_What you will do:_
**a)** In the passage on the term "homeland security," condense the paragraph beginning "In fact, the term" into one shorter sentence that keeps its main facts.
**b)** In the saved data entries, reproduce the lines from the start of the entries through the line containing "GOOD TO KNOW", with "loan" replaced by "mortgage" and nothing else changed. Omit the pictures.

_Passage shown:_
=== Section Start ===

As many times as we’ve heard it in the news, it just does not sound like us.

Few Americans talk about the U.S. as their “homeland.” That has the sound of someplace else, somewhere across an ocean, perhaps.

And unless you were a policy type, “homeland security,” the concept and the term, simply flew below the radar before Sept. 11.

What the Office of Homeland Security and the newly proposed, cabinet-level Department of Homeland Security do sound like is a matter of disagreement, even among people who study the nuances of words for a living.

For some, it conjures up dark images of Mother Russia under Stalin, or the Nazi Fatherland. For others, the name has a soothing association — protecting the heartland in a frightening time.

Whatever feelings the appellation stirs in Americans, it is destined for an even higher profile now that Bush has proposed the cabinet-level department, to be established through the largest reorganization of the federal government since 1947.

In fact, the term `homeland security’ isn’t new to people studying terrorism. For example, members of a 2000 panel led by former senators Gary Hart and Warren Rudman issued a report urging better `homeland security.’

But you can be sure White House officials thought long and hard and considered many alternatives before settling on that phrase as an agency name.

=== Section End ===

Saved data entries:

=== Section Start ===

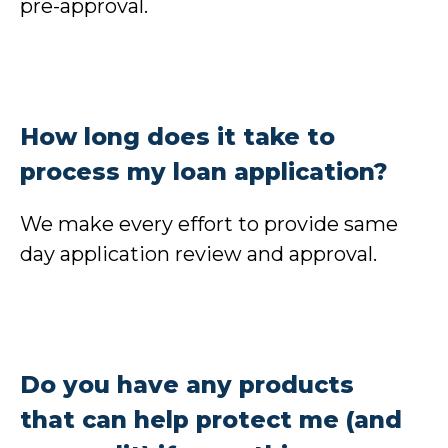
pre-approval.
How long does it take to
process my loan application?
We make every effort to provide same
day application review and approval.
Do you have any products
that can help protect me (and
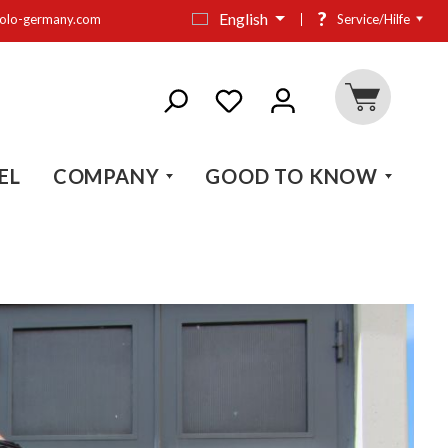
?
English
olo-germany.com
Service/Hilfe
EL
COMPANY
GOOD TO KNOW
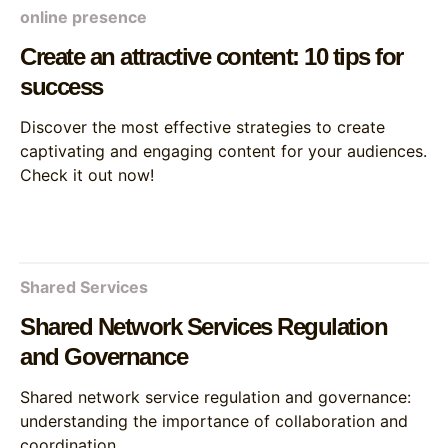
online presence
Create an attractive content: 10 tips for
success
Discover the most effective strategies to create
captivating and engaging content for your audiences.
Check it out now!
Shared Services
Shared Network Services Regulation
and Governance
Shared network service regulation and governance:
understanding the importance of collaboration and
coordination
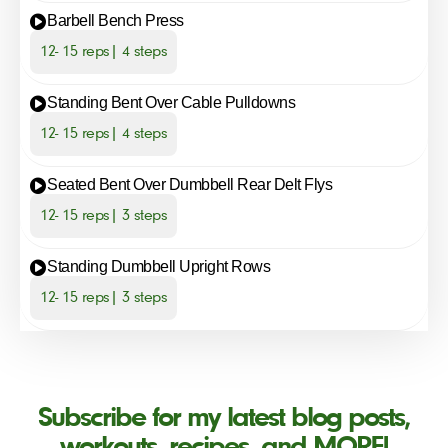
Barbell Bench Press
12- 15 reps| 4 steps
Standing Bent Over Cable Pulldowns
12- 15 reps| 4 steps
Seated Bent Over Dumbbell Rear Delt Flys
12- 15 reps| 3 steps
Standing Dumbbell Upright Rows
12- 15 reps| 3 steps
Subscribe for my latest blog posts,
workouts, recipes, and MORE!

=== Section End ===

_Responses to the exercise:_
**a)** People who study terrorism already knew the term "homeland security"; a 2000 panel led by former senators Gary Hart and Warren Rudman, for instance, issued a report urging better "homeland security."

**b)**
pre-approval.
How long does it take to
process my mortgage application?
We make every effort to provide same
day application review and approval.
Do you have any products
that can help protect me (and
?
English
olo-germany.com
Service/Hilfe
EL
COMPANY
GOOD TO KNOW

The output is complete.